Put every line of text read from the entries below into one numbered list, skipping blank lines. Leave the pictures out.

THE DATA »
◇ ◇ ◇ ◇
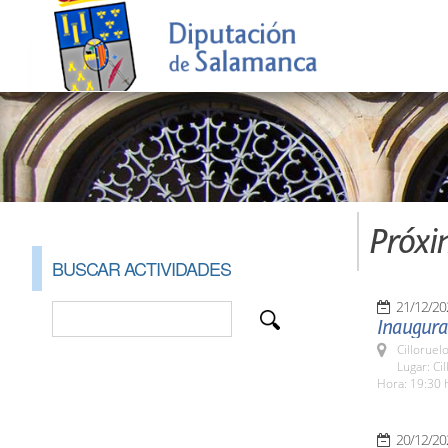
Próxi
BUSCAR ACTIVIDADES
21/12/20
Inaugurac
Cilloruel
Lugar: Ci
Hora: 19:30 
20/12/20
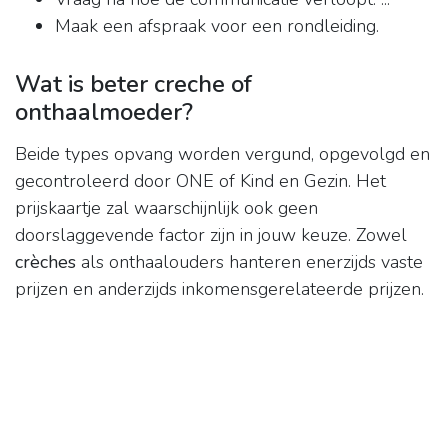
Maak een afspraak voor een rondleiding.
Wat is beter creche of
onthaalmoeder?
Beide types opvang worden vergund, opgevolgd en
gecontroleerd door ONE of Kind en Gezin. Het
prijskaartje zal waarschijnlijk ook geen
doorslaggevende factor zijn in jouw keuze. Zowel
crèches
als onthaalouders hanteren enerzijds vaste
prijzen en anderzijds inkomensgerelateerde prijzen.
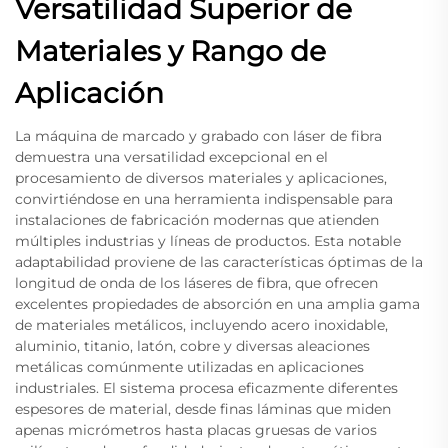
Versatilidad Superior de
Materiales y Rango de
Aplicación
La máquina de marcado y grabado con láser de fibra
demuestra una versatilidad excepcional en el
procesamiento de diversos materiales y aplicaciones,
convirtiéndose en una herramienta indispensable para
instalaciones de fabricación modernas que atienden
múltiples industrias y líneas de productos. Esta notable
adaptabilidad proviene de las características óptimas de la
longitud de onda de los láseres de fibra, que ofrecen
excelentes propiedades de absorción en una amplia gama
de materiales metálicos, incluyendo acero inoxidable,
aluminio, titanio, latón, cobre y diversas aleaciones
metálicas comúnmente utilizadas en aplicaciones
industriales. El sistema procesa eficazmente diferentes
espesores de material, desde finas láminas que miden
apenas micrómetros hasta placas gruesas de varios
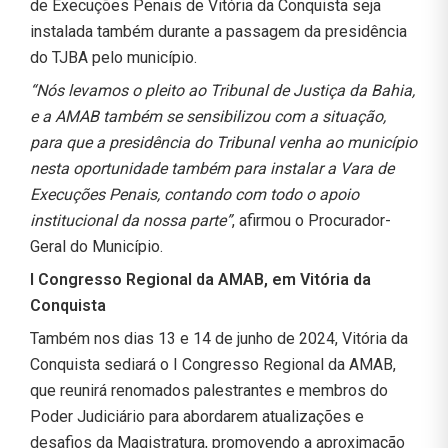
de Execuções Penais de Vitória da Conquista seja
instalada também durante a passagem da presidência
do TJBA pelo município.
“Nós levamos o pleito ao Tribunal de Justiça da Bahia,
e a AMAB também se sensibilizou com a situação,
para que a presidência do Tribunal venha ao município
nesta oportunidade também para instalar a Vara de
Execuções Penais, contando com todo o apoio
institucional da nossa parte”
, afirmou o Procurador-
Geral do Município.
I Congresso Regional da AMAB, em Vitória da
Conquista
Também nos dias 13 e 14 de junho de 2024, Vitória da
Conquista sediará o I Congresso Regional da AMAB,
que reunirá renomados palestrantes e membros do
Poder Judiciário para abordarem atualizações e
desafios da Magistratura, promovendo a aproximação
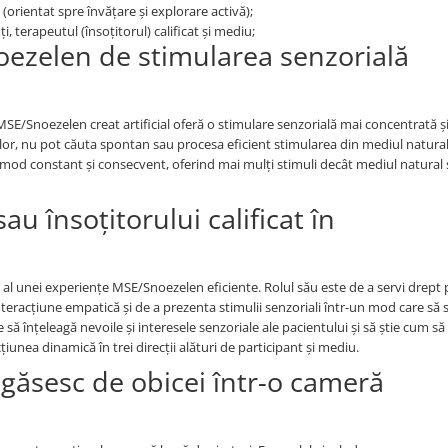
v (orientat spre învățare și explorare activă);
ți, terapeutul (însoțitorul) calificat și mediu;
ezelen de stimularea senzorială
E/Snoezelen creat artificial oferă o stimulare senzorială mai concentrată ș
ilor, nu pot căuta spontan sau procesa eficient stimularea din mediul natural
r-un mod constant și consecvent, oferind mai mulți stimuli decât mediul natural 
au însoțitorului calificat în
t al unei experiențe MSE/Snoezelen eficiente. Rolul său este de a servi drept
nteracțiune empatică și de a prezenta stimulii senzoriali într-un mod care să s
e să înțeleagă nevoile și interesele senzoriale ale pacientului și să știe cum să 
iunea dinamică în trei direcții alături de participant și mediu.
găsesc de obicei într-o cameră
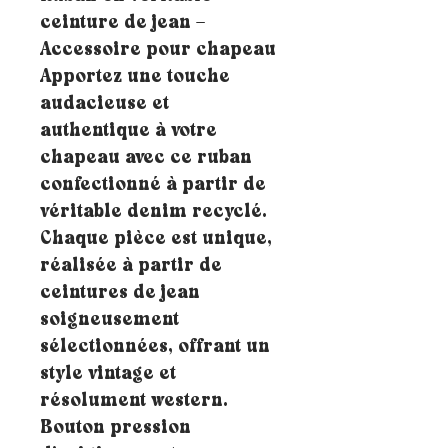
ceinture de jean –
Accessoire pour chapeau
Apportez une touche
audacieuse et
authentique à votre
chapeau avec ce ruban
confectionné à partir de
véritable denim recyclé.
Chaque pièce est unique,
réalisée à partir de
ceintures de jean
soigneusement
sélectionnées, offrant un
style vintage et
résolument western.
Bouton pression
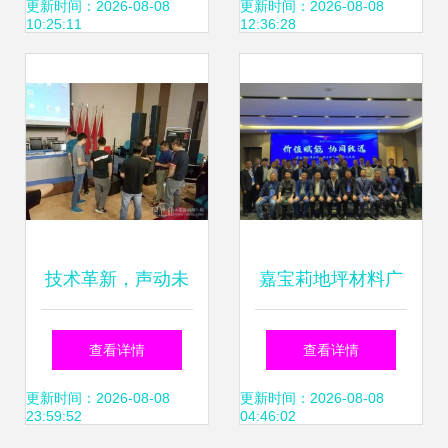
交流盛会
财五金制品厂技术
更新时间：2026-08-08
更新时间：2026-08-08
10:25:11
12:36:28
交流侧记
技术革新，声动未
嘉宝莉地坪材料广
来 传新携手db
西、江苏、河南区
查看详情
查看详情
technologies开启
域产品技术交流会
更新时间：2026-08-08
更新时间：2026-08-08
23:59:52
04:46:02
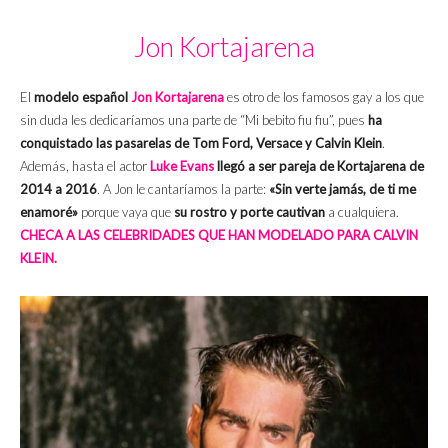
Jon Kortajarena
El
modelo
español
Jon Kortajarena
es otro de los famosos gay a los que
sin duda les dedicaríamos una parte de “Mi bebito fiu fiu”, pues
ha
conquistado las pasarelas de Tom Ford, Versace y Calvin Klein
.
Además, hasta el actor
Luke Evans
llegó a ser pareja de Kortajarena de
2014 a 2016
. A Jon le cantaríamos la parte:
«Sin verte jamás, de ti me
enamoré»
porque vaya que
su rostro y porte cautivan
a cualquiera.
CHECA A LAS CELEBRIDADES QUE HAN MODELADO PARA CALVIN
KLEIN.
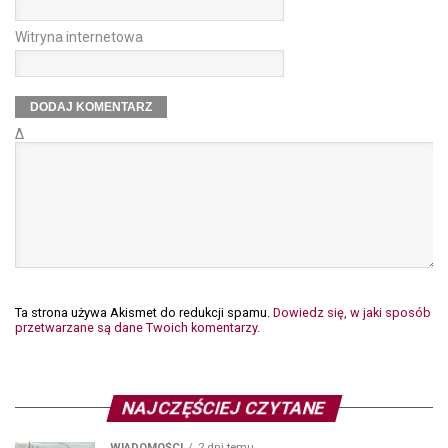
Witryna internetowa
Δ
Ta strona używa Akismet do redukcji spamu.
Dowiedz się, w jaki sposób
przetwarzane są dane Twoich komentarzy.
NAJCZĘŚCIEJ CZYTANE
WIADOMOŚCI
2 dni temu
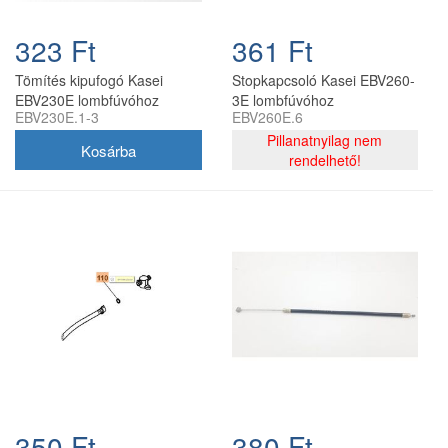
323 Ft
361 Ft
Tömítés kipufogó Kasei
Stopkapcsoló Kasei EBV260-
EBV230E lombfúvóhoz
3E lombfúvóhoz
EBV230E.1-3
EBV260E.6
Pillanatnyilag nem
rendelhető!
350 Ft
380 Ft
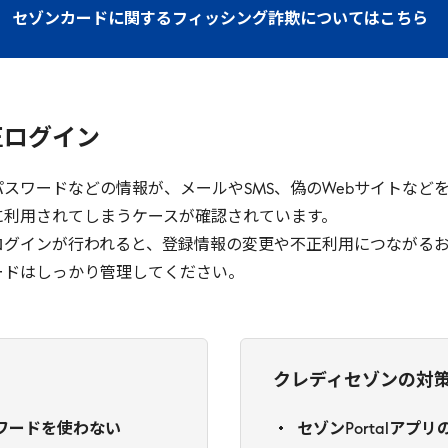
セゾンカードに関するフィッシング詐欺についてはこちら
正ログイン
やパスワードなどの情報が、メールやSMS、偽のWebサイトな
に利用されてしまうケースが確認されています。
ログインが行われると、登録情報の変更や不正利用につながるお
ードはしっかり管理してください。
クレディセゾンの対
ワードを使わない
セゾンPortalアプ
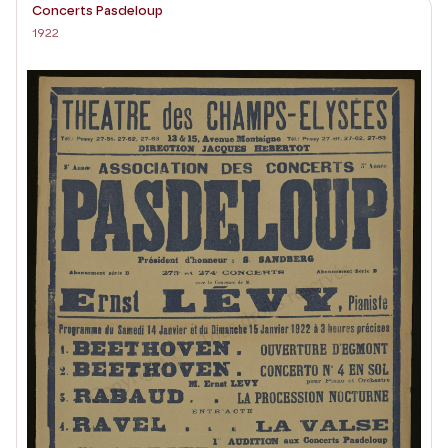
Concerts Pasdeloup
1922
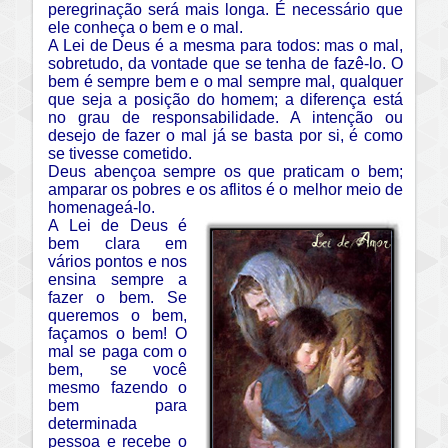
peregrinação será mais longa. É necessário que
ele conheça o bem e o mal.
A Lei de Deus é a mesma para todos: mas o mal,
sobretudo, da vontade que se tenha de fazê-lo. O
bem é sempre bem e o mal sempre mal, qualquer
que seja a posição do homem; a diferença está
no grau de responsabilidade. A intenção ou
desejo de fazer o mal já se basta por si, é como
se tivesse cometido.
Deus abençoa sempre os que praticam o bem;
amparar os pobres e os aflitos é o melhor meio de
homenageá-lo.
A Lei de Deus é
bem clara em
vários pontos e nos
ensina sempre a
fazer o bem. Se
queremos o bem,
façamos o bem! O
mal se paga com o
bem, se você
mesmo fazendo o
bem para
determinada
pessoa e recebe o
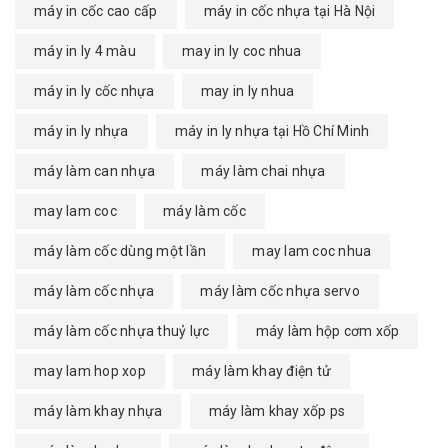
máy in cốc cao cấp
máy in cốc nhựa tại Hà Nội
máy in ly 4 màu
may in ly coc nhua
máy in ly cốc nhựa
may in ly nhua
máy in ly nhựa
máy in ly nhựa tại Hồ Chí Minh
máy làm can nhựa
máy làm chai nhựa
may lam coc
máy làm cốc
máy làm cốc dùng một lần
may lam coc nhua
máy làm cốc nhựa
máy làm cốc nhựa servo
máy làm cốc nhựa thuỷ lực
máy làm hộp cơm xốp
may lam hop xop
máy làm khay điện tử
máy làm khay nhựa
máy làm khay xốp ps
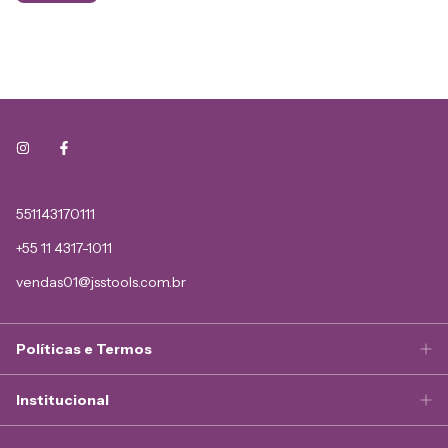
551143170111
+55 11 4317-1011
vendas01@jsstools.com.br
Políticas e Termos
Institucional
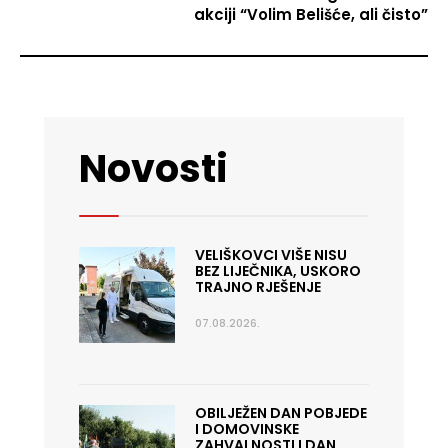
akciji “Volim Belišće, ali čisto”
Novosti
VELIŠKOVCI VIŠE NISU
BEZ LIJEČNIKA, USKORO
TRAJNO RJEŠENJE
07.08.2026.
OBILJEŽEN DAN POBJEDE
I DOMOVINSKE
ZAHVALNOSTI I DAN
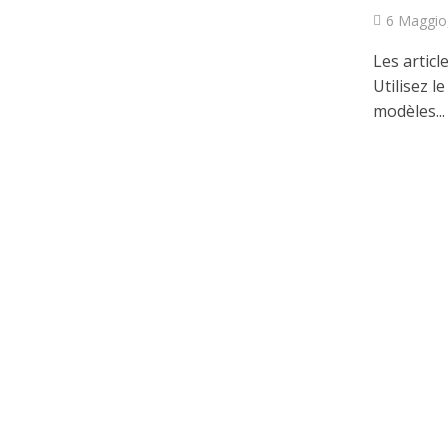
6 Maggio
Les articl
Utilisez l
modèles...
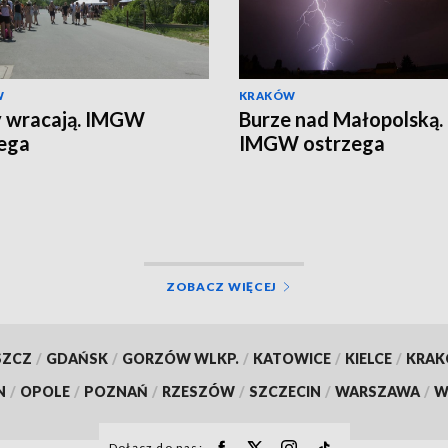
W
KRAKÓW
 wracają. IMGW
Burze nad Małopolską.
ega
IMGW ostrzega
ZOBACZ WIĘCEJ
SZCZ
/
GDAŃSK
/
GORZÓW WLKP.
/
KATOWICE
/
KIELCE
/
KRA
N
/
OPOLE
/
POZNAŃ
/
RZESZÓW
/
SZCZECIN
/
WARSZAWA
/
W
Dołącz do nas:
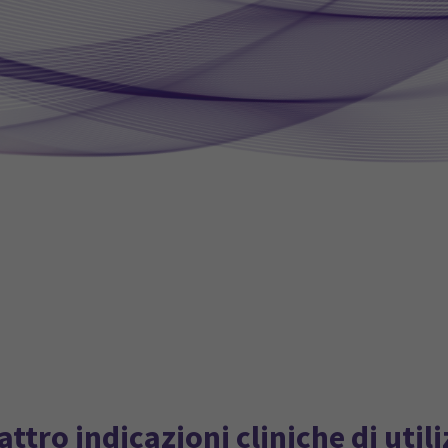
ttro indicazioni cliniche di util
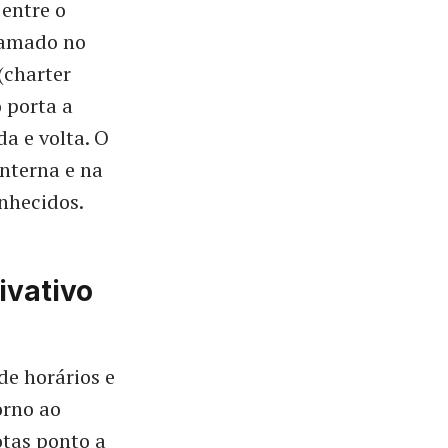
 entre o
ramado no
(charter
 porta a
a e volta. O
interna e na
onhecidos.
ivativo
de horários e
orno ao
tas ponto a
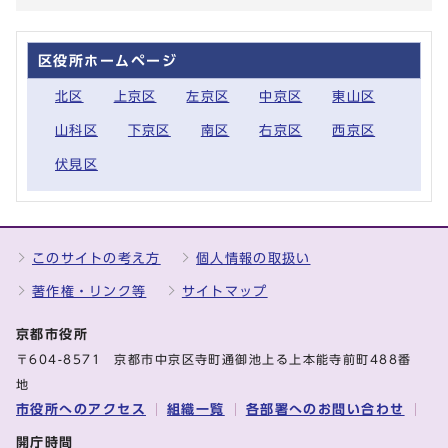
区役所ホームページ
北区
上京区
左京区
中京区
東山区
山科区
下京区
南区
右京区
西京区
伏見区
このサイトの考え方
個人情報の取扱い
著作権・リンク等
サイトマップ
京都市役所
〒604-8571 京都市中京区寺町通御池上る上本能寺前町488番
地
市役所へのアクセス
組織一覧
各部署へのお問い合わせ
開庁時間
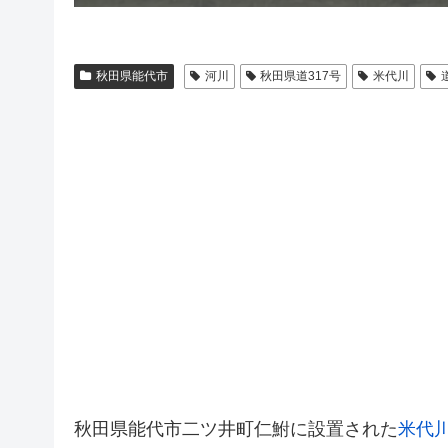
秋田県能代市
河川
秋田県道317号
米代川
秋田県能代市二ツ井町仁鮒に設置された
米代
◇ ◇ ◇ ◇
EXERCISE OUTPUT »
1. Próxi
2. BUSCAR ACTIVIDADES
3. 21/12/20
4. Inaugurac
5. Cilloruel
6. Lugar: Ci
7. Hora: 19:30 
8. 20/12/20
9. Maak een afspraak voor een rondleiding.
10. Wat is beter creche of
11. onthaalmoeder?
12. Beide types opvang worden vergund, opgevolgd en
13. gecontroleerd door ONE of Kind en Gezin. Het
14. prijskaartje zal waarschijnlijk ook geen
15. doorslaggevende factor zijn in jouw keuze. Zowel
16. crèches
17. als onthaalouders hanteren enerzijds vaste
18. prijzen en anderzijds inkomensgerelateerde prijzen.
19. Versatilidad Superior de
20. Materiales y Rango de
21. Aplicación
22. La máquina de marcado y grabado con láser de fibra
23. demuestra una versatilidad excepcional en el
24. procesamiento de diversos materiales y aplicaciones,
25. convirtiéndose en una herramienta indispensable para
26. instalaciones de fabricación modernas que atienden
27. múltiples industrias y líneas de productos. Esta notable
28. adaptabilidad proviene de las características óptimas de la
29. longitud de onda de los láseres de fibra, que ofrecen
30. excelentes propiedades de absorción en una amplia gama
31. de materiales metálicos, incluyendo acero inoxidable,
32. aluminio, titanio, latón, cobre y diversas aleaciones
33. metálicas comúnmente utilizadas en aplicaciones
34. industriales. El sistema procesa eficazmente diferentes
35. espesores de material, desde finas láminas que miden
36. apenas micrómetros hasta placas gruesas de varios
37. de Execuções Penais de Vitória da Conquista seja
38. instalada também durante a passagem da presidência
39. do TJBA pelo município.
40. “Nós levamos o pleito ao Tribunal de Justiça da Bahia,
41. e a AMAB também se sensibilizou com a situação,
42. para que a presidência do Tribunal venha ao município
43. nesta oportunidade também para instalar a Vara de
44. Execuções Penais, contando com todo o apoio
45. institucional da nossa parte”
46. , afirmou o Procurador-
47. Geral do Município.
48. I Congresso Regional da AMAB, em Vitória da
49. Conquista
50. Também nos dias 13 e 14 de junho de 2024, Vitória da
51. Conquista sediará o I Congresso Regional da AMAB,
52. que reunirá renomados palestrantes e membros do
53. Poder Judiciário para abordarem atualizações e
54. desafios da Magistratura, promovendo a aproximação
55. v (orientat spre învățare și explorare activă);
56. ți, terapeutul (însoțitorul) calificat și mediu;
57. ezelen de stimularea senzorială
58. E/Snoezelen creat artificial oferă o stimulare senzorială mai concentrată ș
59. ilor, nu pot căuta spontan sau procesa eficient stimularea din mediul natural
60. r-un mod constant și consecvent, oferind mai mulți stimuli decât mediul natural 
61. au însoțitorului calificat în
62. t al unei experiențe MSE/Snoezelen eficiente. Rolul său este de a servi drept
63. nteracțiune empatică și de a prezenta stimulii senzoriali într-un mod care să s
64. e să înțeleagă nevoile și interesele senzoriale ale pacientului și să știe cum să 
65. iunea dinamică în trei direcții alături de participant și mediu.
66. găsesc de obicei într-o cameră
67. ceinture de jean –
68. Accessoire pour chapeau
69. Apportez une touche
70. audacieuse et
71. authentique à votre
72. chapeau avec ce ruban
73. confectionné à partir de
74. véritable denim recyclé.
75. Chaque pièce est unique,
76. réalisée à partir de
77. ceintures de jean
78. soigneusement
79. sélectionnées, offrant un
80. style vintage et
81. résolument western.
82. Bouton pression
83. 交流盛会
84. 财五金制品厂技术
85. 更新时间：2026-08-08
86. 更新时间：2026-08-08
87. 10:25:11
88. 12:36:28
89. 交流侧记
90. 技术革新，声动未
91. 嘉宝莉地坪材料广
92. 来 传新携手db
93. 西、江苏、河南区
94. 查看详情
95. 查看详情
96. technologies开启
97. 域产品技术交流会
98. 更新时间：2026-08-08
99. 更新时间：2026-08-08
100. 23:59:52
101. 04:46:02
102. Jon Kortajarena
103. El
104. modelo
105. español
106. Jon Kortajarena
107. es otro de los famosos gay a los que
108. sin duda les dedicaríamos una parte de “Mi bebito fiu fiu”, pues
109. ha
110. conquistado las pasarelas de Tom Ford, Versace y Calvin Klein
111. .
112. Además, hasta el actor
113. Luke Evans
114. llegó a ser pareja de Kortajarena de
115. 2014 a 2016
116. . A Jon le cantaríamos la parte:
117. «Sin verte jamás, de ti me
118. enamoré»
119. porque vaya que
120. su rostro y porte cautivan
121. a cualquiera.
122. CHECA A LAS CELEBRIDADES QUE HAN MODELADO PARA CALVIN
123. KLEIN.
124. Witryna internetowa
125. Δ
126. Ta strona używa Akismet do redukcji spamu.
127. Dowiedz się, w jaki sposób
128. przetwarzane są dane Twoich komentarzy.
129. NAJCZĘŚCIEJ CZYTANE
130. WIADOMOŚCI
131. 2 dni temu
132. 323 Ft
133. 361 Ft
134. Tömítés kipufogó Kasei
135. Stopkapcsoló Kasei EBV260-
136. EBV230E lombfúvóhoz
137. 3E lombfúvóhoz
138. EBV230E.1-3
139. EBV260E.6
140. Pillanatnyilag nem
141. rendelhető!
142. 350 Ft
143. 380 Ft
144. セゾンカードに関するフィッシング詐欺についてはこちら
145. 正ログイン
146. やパスワードなどの情報が、メールやSMS、偽のWebサイトな
147. に利用されてしまうケースが確認されています。
148. ログインが行われると、登録情報の変更や不正利用につながるお
149. ードはしっかり管理してください。
150. クレディセゾンの対
151. ワードを使わない
152. セゾンPortalアプ
153. Concerts Pasdeloup
154. 1922
155. peregrinação será mais longa. É necessário que
156. ele conheça o bem e o mal.
157. A Lei de Deus é a mesma para todos: mas o mal,
158. sobretudo, da vontade que se tenha de fazê-lo. O
159. bem é sempre bem e o mal sempre mal, qualquer
160. que seja a posição do homem; a diferença está
161. no grau de responsabilidade. A intenção ou
162. desejo de fazer o mal já se basta por si, é como
163. se tivesse cometido.
164. Deus abençoa sempre os que praticam o bem;
165. amparar os pobres e os aflitos é o melhor meio de
166. homenageá-lo.
167. A Lei de Deus é
168. bem clara em
169. vários pontos e nos
170. ensina sempre a
171. fazer o bem. Se
172. queremos o bem,
173. façamos o bem! O
174. mal se paga com o
175. bem, se você
176. mesmo fazendo o
177. bem para
178. determinada
179. pessoa e recebe o
180. máy in cốc cao cấp
181. máy in cốc nhựa tại Hà Nội
182. máy in ly 4 màu
183. may in ly coc nhua
184. máy in ly cốc nhựa
185. may in ly nhua
186. máy in ly nhựa
187. máy in ly nhựa tại Hồ Chí Minh
188. máy làm can nhựa
189. máy làm chai nhựa
190. may lam coc
191. máy làm cốc
192. máy làm cốc dùng một lần
193. may lam coc nhua
194. máy làm cốc nhựa
195. máy làm cốc nhựa servo
196. máy làm cốc nhựa thuỷ lực
197. máy làm hộp cơm xốp
198. may lam hop xop
199. máy làm khay điện tử
200. máy làm khay nhựa
201. máy làm khay xốp ps
202. 551143170111
203. +55 11 4317-1011
204. vendas01@jsstools.com.br
205. Políticas e Termos
206. Institucional
207. akciji “Volim Belišće, ali čisto”
208. Novosti
209. VELIŠKOVCI VIŠE NISU
210. BEZ LIJEČNIKA, USKORO
211. TRAJNO RJEŠENJE
212. 07.08.2026.
213. OBILJEŽEN DAN POBJEDE
214. I DOMOVINSKE
215. ZAHVALNOSTI I DAN
216. 6 Maggio
217. Les articl
218. Utilisez l
219. modèles...
220. W
221. KRAKÓW
222.  wracają. IMGW
223. Burze nad Małopolską.
224. ega
225. IMGW ostrzega
226. ZOBACZ WIĘCEJ
227. SZCZ
228. /
229. GDAŃSK
230. /
231. GORZÓW WLKP.
232. /
233. KATOWICE
234. /
235. KIELCE
236. /
237. KRA
238. N
239. /
240. OPOLE
241. /
242. POZNAŃ
243. /
244. RZESZÓW
245. /
246. SZCZECIN
247. /
248. WARSZAWA
249. /
250. W
251. Dołącz do nas:
252. ttro indicazioni cliniche di util
253.  entre o
254. ramado no
255. (charter
256.  porta a
257. a e volta. O
258. interna e na
259. onhecidos.
260. ivativo
261. de horários e
262. orno ao
263. tas ponto a
264. 区役所ホームページ
265. 北区
266. 上京区
267. 左京区
268. 中京区
269. 東山区
270. 山科区
271. 下京区
272. 南区
273. 右京区
274. 西京区
275. 伏見区
276. このサイトの考え方
277. 個人情報の取扱い
278. 著作権・リンク等
279. サイトマップ
280. 京都市役所
281. 〒604-8571 京都市中京区寺町通御池上る上本能寺前町488番
282. 地
283. 市役所へのアクセス
284. 組織一覧
285. 各部署へのお問い合わせ
286. 開庁時間
287. 秋田県能代市
288. 河川
289. 秋田県道317号
290. 米代川
291. 秋田県能代市二ツ井町仁鮒に設置された
292. 米代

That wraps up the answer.